Hening beberapa detik. Syeikh tiba-tiba seperti sedang menahan senyum geli. " ... seingat saya, saya tidak pernah bilang begitu. Saya bilang, dia kelak akan memegang peran penting dalam dakwah. Bukan jadi seorang pendakwah. Tiap-tiap orang punya perannya. Dan peran Yoga bukan di ranah itu."
Ustad Umar terdiam. Oh ... jadi selama ini dia telah salah paham kah?
"Sudah. Jangan kuatirkan itu. Lagi pula, bagaimana kita bisa mendidik dia menjadi seorang pendakwah hanya dalam 40 hari? Kamu lupa berapa tahun kamu belajar di Majelis kita?" Tambah Syeikh dengan senyum di kulum. Membuatnya malu.
Syeikh menatapnya lagi penuh selidik. "Masih ada lagi kan?"
Pria itu tersenyum nyengir. "Ada Syeikh. Maaf, saya bukannya mau ikut campur dalam urusan orang lain, tapi ... saya bisa dibilang tahu secara tidak sengaja, tentang kemungkinan alasan Yoga menjalani Suluk. Saya berpikir ... bagaimana menurut Syeikh kalau saya menyarankan dia untuk ta'aruf dengan salah satu santriwati di pesantren kita? Maksud saya, mungkin akan baik untuknya kalau dia berpasangan dengan seorang wanita yang paham agama."
Syeikh tersenyum penuh arti. " ... Kita tidak perlu melakukan itu. Jangan kuatirkan dia. Dia sedang menjalani ujiannya. Kita do'akan saja yang terbaik untuknya."
Ustad Umar menunduk patuh. "Baik Syeikh."
***
"Pak Yoga, penutupan akan segera dimulai. Syeikh sebentar lagi akan menuju masjid." Mahzar menyampaikan berita itu di muka pintu barak.
Yoga sedang sibuk mengepak barang ke dalam tas koper yang sudah diambilnya dari loker. "Baik. Terima kasih Mahzar. Saya segera ke sana. Kamu juga ikut?"
"Tidak Pak. Saya dan Ustad Umar tidak ikut."
"Oh? Jadi saya berdua saja dengan Syeikh?"
"Iya Pak. Saya permisi dulu mau ke ruangan Ustad."
"Oke. Terima kasih Mahzar."
"Sama-sama Pak," jawabnya sambil menunduk sopan.
Setelah Mahzar pergi, Yoga membuka resleting tas kopernya. Mengeluarkan sebuah amplop putih, secarik kertas kosong dan pulpen hitam. Dia mulai menulis. Sebuah surat penting yang akan dititipkannya pada Ustad Umar sebelum dia pergi.
Sekitar 5 menit kemudian, Yoga melangkahkan kaki ke masjid.

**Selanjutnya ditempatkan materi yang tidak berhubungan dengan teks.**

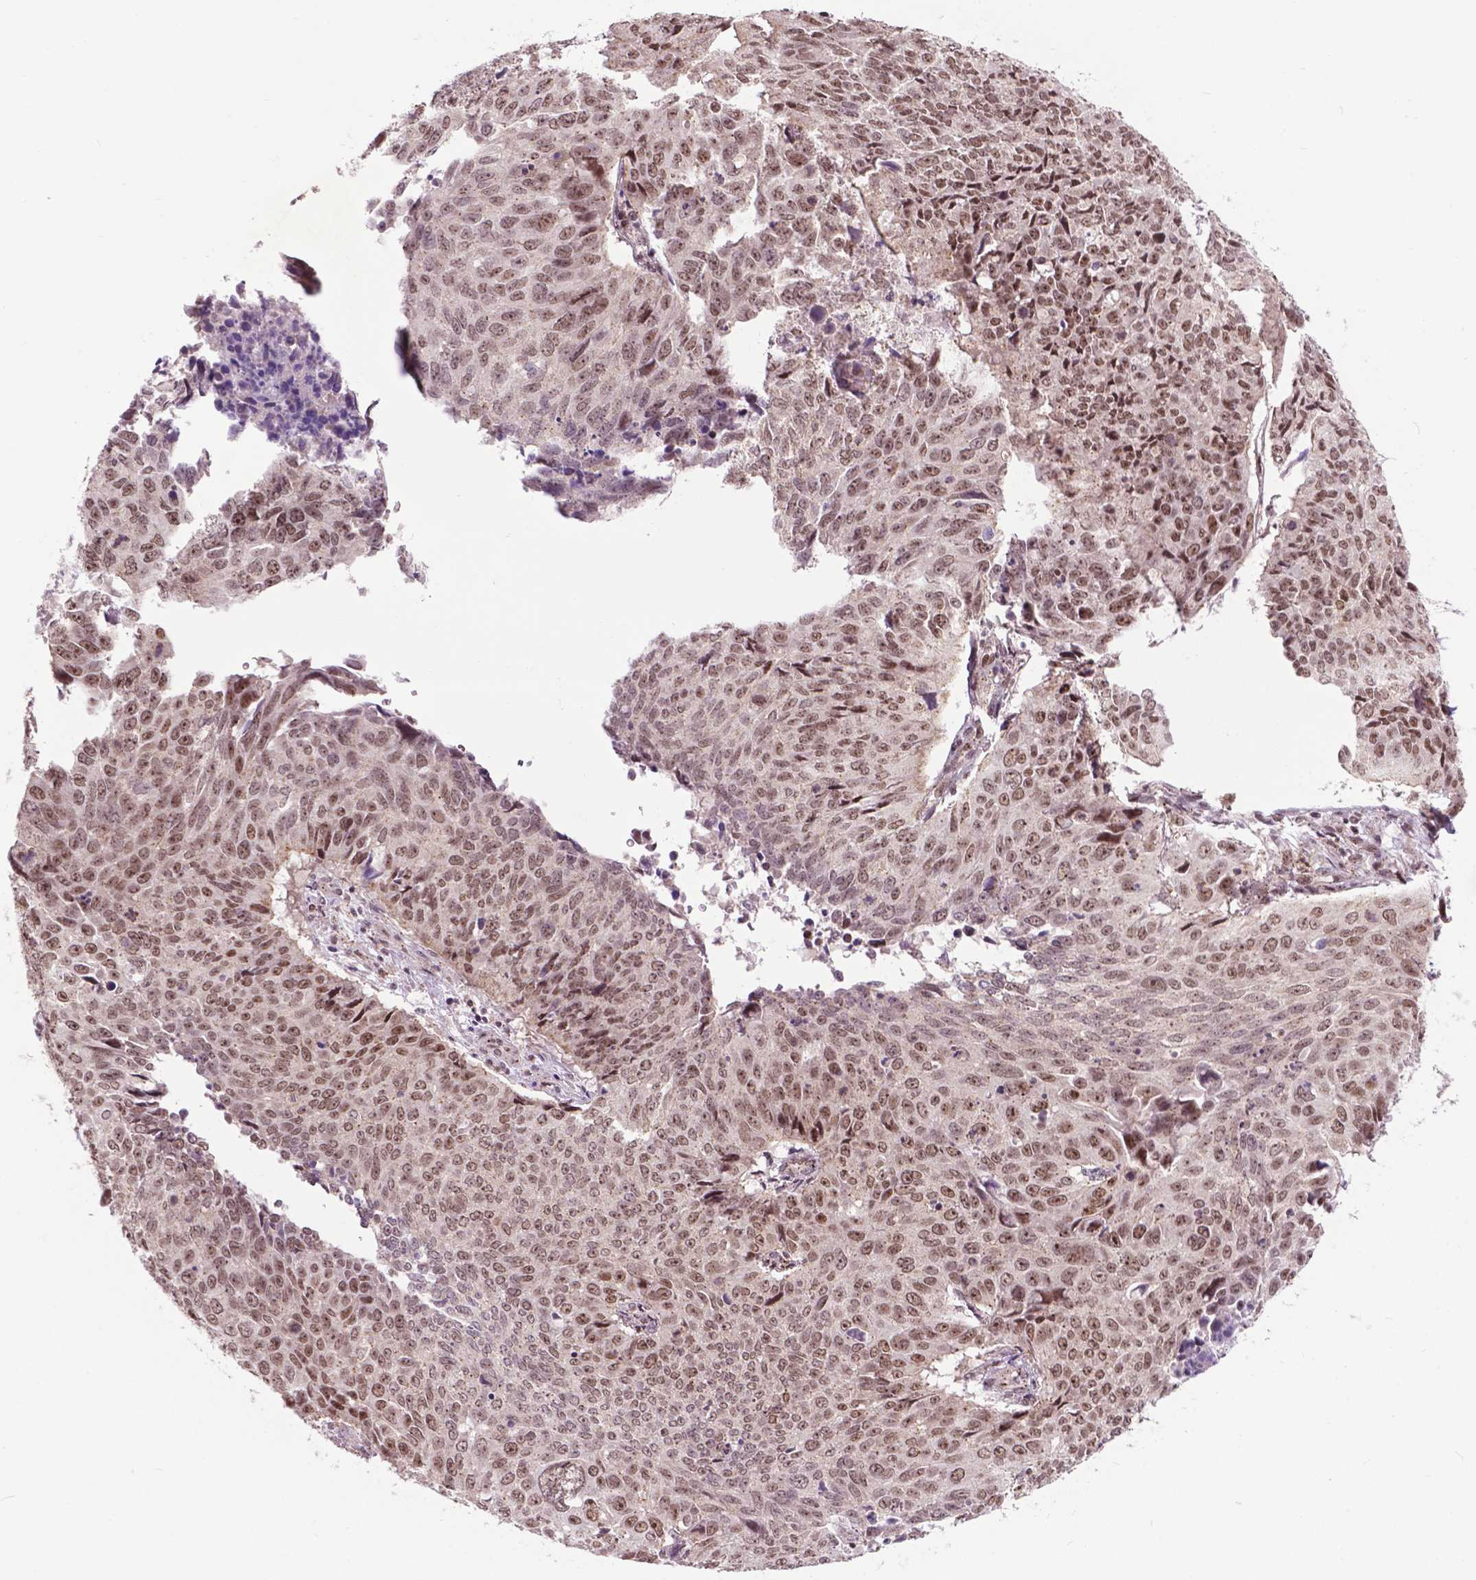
{"staining": {"intensity": "moderate", "quantity": ">75%", "location": "nuclear"}, "tissue": "lung cancer", "cell_type": "Tumor cells", "image_type": "cancer", "snomed": [{"axis": "morphology", "description": "Normal tissue, NOS"}, {"axis": "morphology", "description": "Squamous cell carcinoma, NOS"}, {"axis": "topography", "description": "Bronchus"}, {"axis": "topography", "description": "Lung"}], "caption": "Squamous cell carcinoma (lung) stained for a protein (brown) reveals moderate nuclear positive expression in about >75% of tumor cells.", "gene": "EAF1", "patient": {"sex": "male", "age": 64}}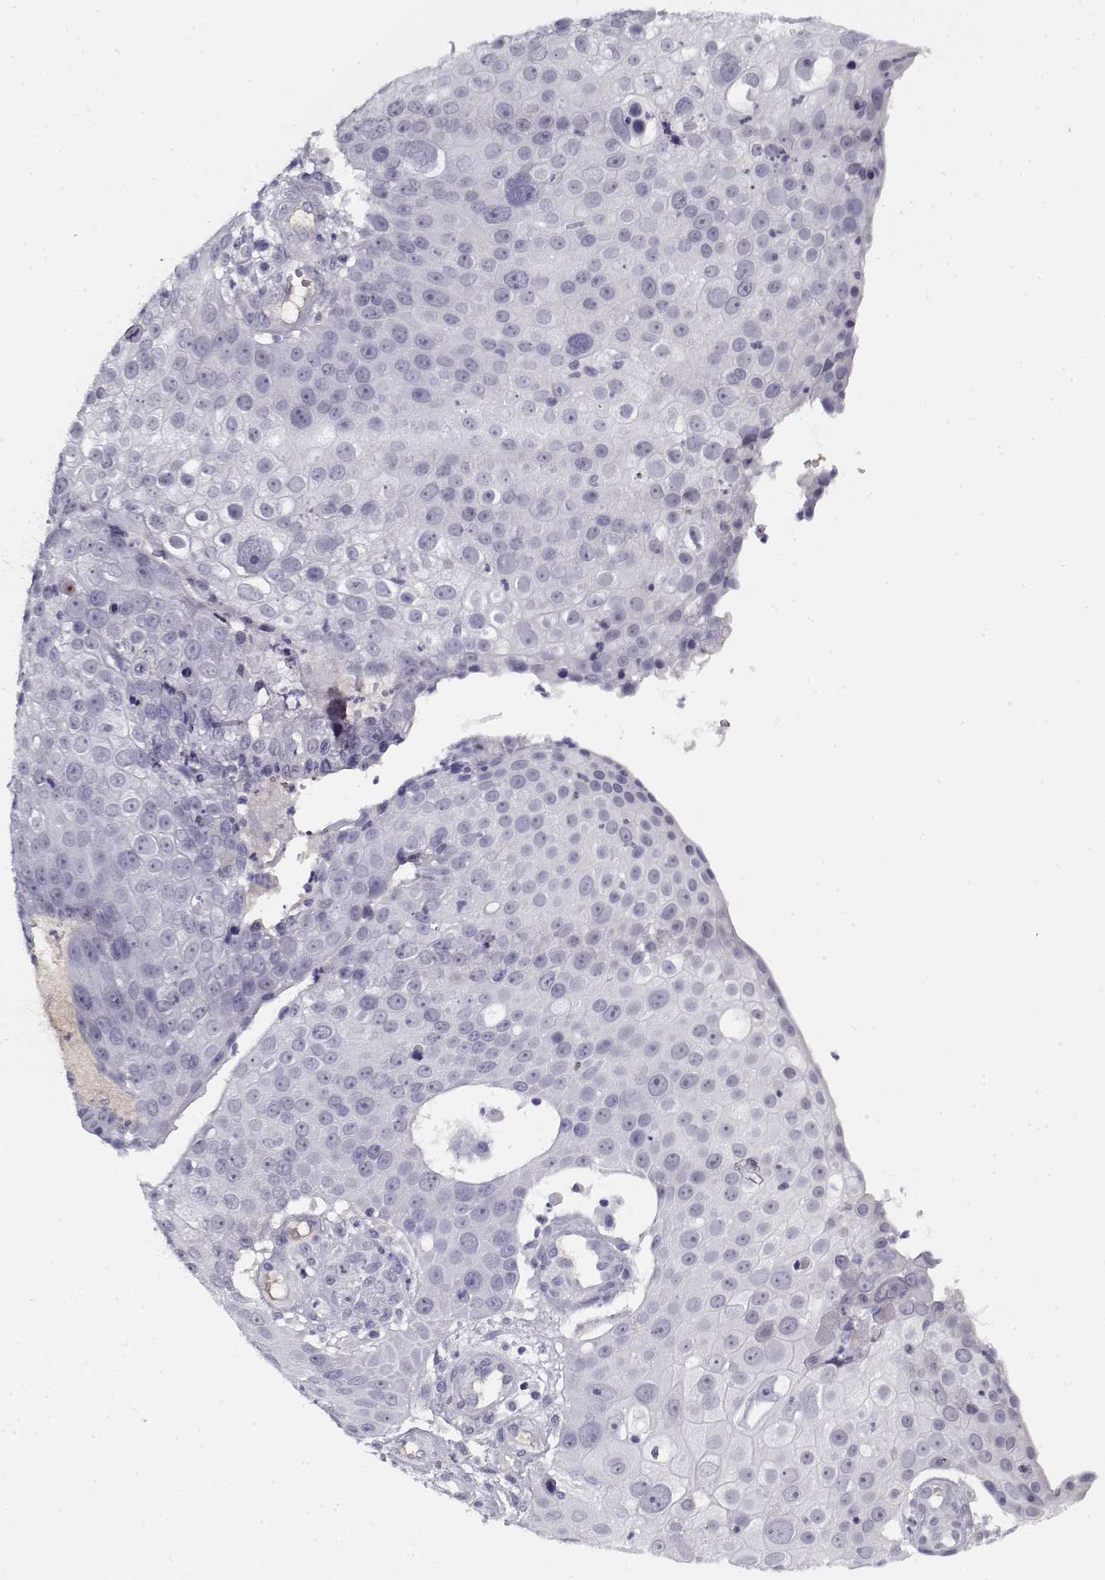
{"staining": {"intensity": "negative", "quantity": "none", "location": "none"}, "tissue": "skin cancer", "cell_type": "Tumor cells", "image_type": "cancer", "snomed": [{"axis": "morphology", "description": "Squamous cell carcinoma, NOS"}, {"axis": "topography", "description": "Skin"}], "caption": "Immunohistochemistry (IHC) micrograph of human skin squamous cell carcinoma stained for a protein (brown), which reveals no expression in tumor cells.", "gene": "SPACA9", "patient": {"sex": "male", "age": 71}}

Duduk bersila di sana menunggu Syeikh datang.
Sekitar 3 menit kemudian, Syeikh Abdullah memasuki masjid. Yoga berdiri dan mencium tangan beliau. Mereka kini duduk berhadapan.
"Mari kita mulai penutupan program Suluk 40 hari. Kita mulai dari shalawat dan pembacaan Al Fatihah."
Beliau memimpin shalawat yang diikuti oleh Yoga, dilanjutkan dengan Al Fatihah.
"Kamu sudah pernah mengikuti acara penutupan Suluk sebelumnya, saat teman-temanmu menyelesaikan program 20 hari mereka. Berhubung program 40 hari hanya dijalani oleh satu orang yaitu kamu, saya rasa saya tidak perlu terlalu formal, bukan begitu? Bagaimana menurutmu?"
Yoga tersenyum sambil menundukkan wajah. "Iya Syeikh. Terserah Syeikh saja. Mana yang dirasa nyaman oleh Syeikh."
"Baiklah. Selama 40 hari ini, kita sama-sama tahu, kamu mengalami hambatan di awal. Kesulitan fokus, dan hal lainnya. Yang saya rasa itu wajar. Terutama karena kamu belum pernah Suluk sebelumnya."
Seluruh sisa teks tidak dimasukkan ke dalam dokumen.